<<<<

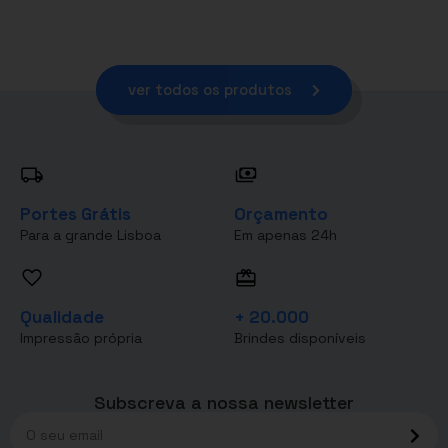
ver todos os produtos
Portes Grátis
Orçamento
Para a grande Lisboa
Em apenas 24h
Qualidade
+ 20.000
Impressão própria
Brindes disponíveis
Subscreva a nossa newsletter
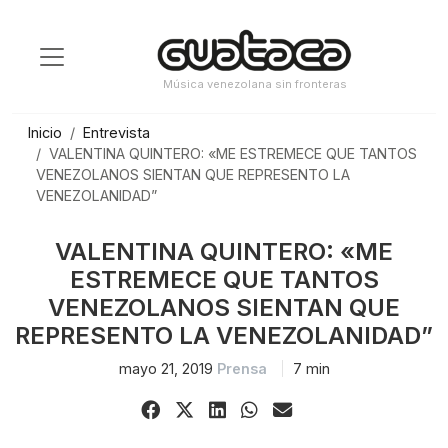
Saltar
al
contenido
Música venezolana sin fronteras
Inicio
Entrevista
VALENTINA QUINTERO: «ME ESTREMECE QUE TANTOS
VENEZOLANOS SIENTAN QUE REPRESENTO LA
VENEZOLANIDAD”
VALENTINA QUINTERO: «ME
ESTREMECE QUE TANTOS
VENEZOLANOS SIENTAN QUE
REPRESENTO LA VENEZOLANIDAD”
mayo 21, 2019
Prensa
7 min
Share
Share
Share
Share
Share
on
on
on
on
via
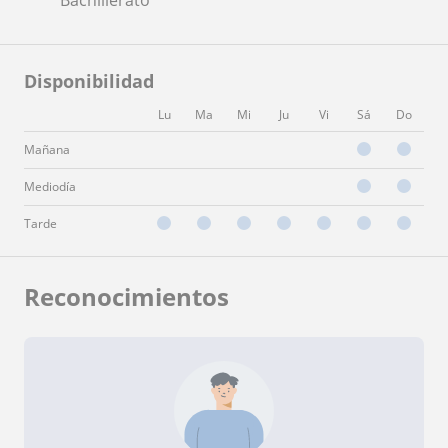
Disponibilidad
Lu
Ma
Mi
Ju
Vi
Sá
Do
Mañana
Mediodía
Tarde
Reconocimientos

>>>>
<<<<

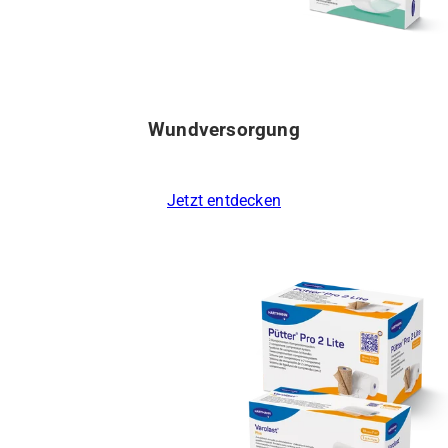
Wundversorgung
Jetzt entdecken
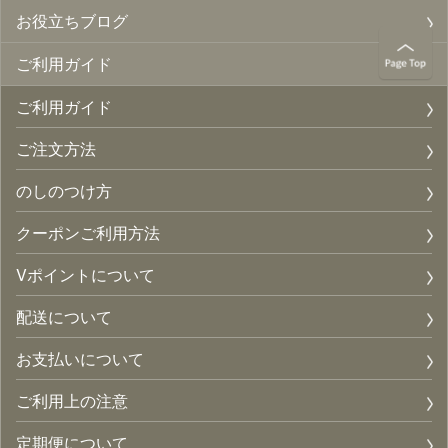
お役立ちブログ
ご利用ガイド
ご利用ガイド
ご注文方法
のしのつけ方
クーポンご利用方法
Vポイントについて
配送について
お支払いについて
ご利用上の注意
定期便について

>>>>

_Your assignment_: Would you copy the lines above exactly, starting with the one that has "mayo 21, 2019" and ending with the one that has "Reconocimientos", both included, without the pictures?

_Completed exercise_:
mayo 21, 2019
Prensa
7 min
Share
Share
Share
Share
Share
on
on
on
on
via
Disponibilidad
Lu
Ma
Mi
Ju
Vi
Sá
Do
Mañana
Mediodía
Tarde
Reconocimientos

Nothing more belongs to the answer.